What is financial freedom?
Ask a room of people to define financial freedom, and you’re likely to get a dozen different answers. “Money means a million different things to a million different people,” says Matt Higa, a financial representative with Northwestern Mutual who lives in the San Francisco area but serves clients nationwide.
For some, financial freedom means being able to pay the bills with money left over each month or having a fully funded emergency account. Others may want to retire early and travel extensively. Regardless of how you define financial freedom, the following 10 steps will help you achieve your vision for the future.
Commit to living within your means.
The path to financial freedom begins with a step many people overlook. “First, it starts with mindset,” says Nev Harris, a financial expert who works with agency owners, small business owners and freelancers. “Now that’s normally not something people want to hear, but it’s an absolutely critical foundational piece to achieving financial freedom.”
People need to analyze their beliefs about money and examine their relationship with it. Rather than assuming wealth is something attainable only by those with high incomes, recognize that even middle class families can move from living paycheck to paycheck to a financially comfortable lifestyle so long as they spend less than they earn.
Consider using a financial advisor.
Not everyone needs a financial advisor. For instance, if you’re just starting out in life and don’t have any savings or investments, an advisor may be limited in the type of assistance they can provide. However, for everyone else, an advisor can help you make smart money decisions that will advance your financial goals.
“There’s a reason professionals exist,” says Andrew Rosen, partner and lifelong advisor at Diversified Lifelong Advisors in Wilmington, Delaware. They have both experience and expertise that other individuals may not. What’s more, they aren’t emotionally invested in your money, which means their advice should be neutral and objective.
Find a financial advisor here.
Open the right accounts.
There is no one single account that is right for all your money. Cash for retirement should be placed in a tax-favored 401(k) or IRA account while college savings are usually best kept in a 529 plan. Meanwhile, you’ll want your emergency fund separate from your other savings to avoid dipping into it unnecessarily.
When selecting accounts, keep risk mitigation in mind. “That’s usually where people get tripped up the most,” Higa says. They place all their retirement money in a 401(k) account without considering whether a portion should go into other savings vehicles such as a Roth IRA or permanent life insurance policy. Another mistake is putting emergency savings in a bank account that earns minimal interest rather than using another option such as a high-yield savings account. Higa also recommends people consider buying disability insurance to supplement workplace benefits which may not begin paying for months and, even then, only replace a portion of a worker’s income.
Set up a deposit schedule.
Once you have your accounts set up, you need to create a system for ensuring they are fully funded. “A dollar can only be split so many ways,” Rosen says, but that doesn’t mean families should neglect one type of savings — such as retirement or emergency — over another.

● **Directives**:
1 > Summarize the article on financial freedom in two sentences.
2 > Answer these questions using the financial freedom article, one answer per line:
(a) In what area does Matt Higa live?
(b) Where are college savings usually best kept?
(c) With whom does Nev Harris work?
3 > In the financial freedom article, take the passage starting with "Commit to living" and going on through "using a financial advisor.", and write it out again, swapping "mindset" for "outlook".

● **Raw data**:
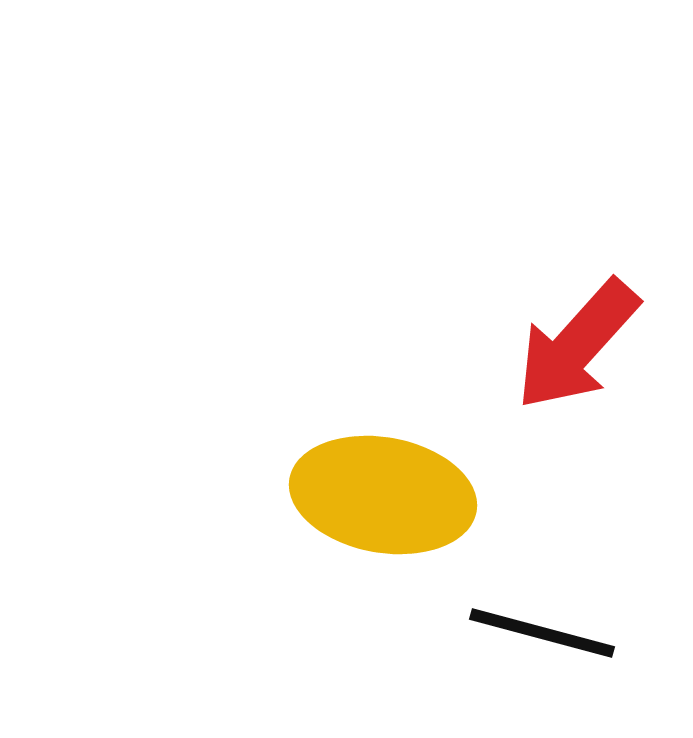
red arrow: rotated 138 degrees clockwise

● **Worked answers**:
1 > Financial freedom means different things to different people, such as paying the bills with money left over, having a fully funded emergency account, or retiring early to travel. Steps toward it include living within your means, considering a financial advisor, opening the right accounts and setting up a deposit schedule.

2 >
(a) The San Francisco area.
(b) In a 529 plan.
(c) Agency owners, small business owners and freelancers.

3 >
Commit to living within your means.
The path to financial freedom begins with a step many people overlook. “First, it starts with outlook,” says Nev Harris, a financial expert who works with agency owners, small business owners and freelancers. “Now that’s normally not something people want to hear, but it’s an absolutely critical foundational piece to achieving financial freedom.”
People need to analyze their beliefs about money and examine their relationship with it. Rather than assuming wealth is something attainable only by those with high incomes, recognize that even middle class families can move from living paycheck to paycheck to a financially comfortable lifestyle so long as they spend less than they earn.
Consider using a financial advisor.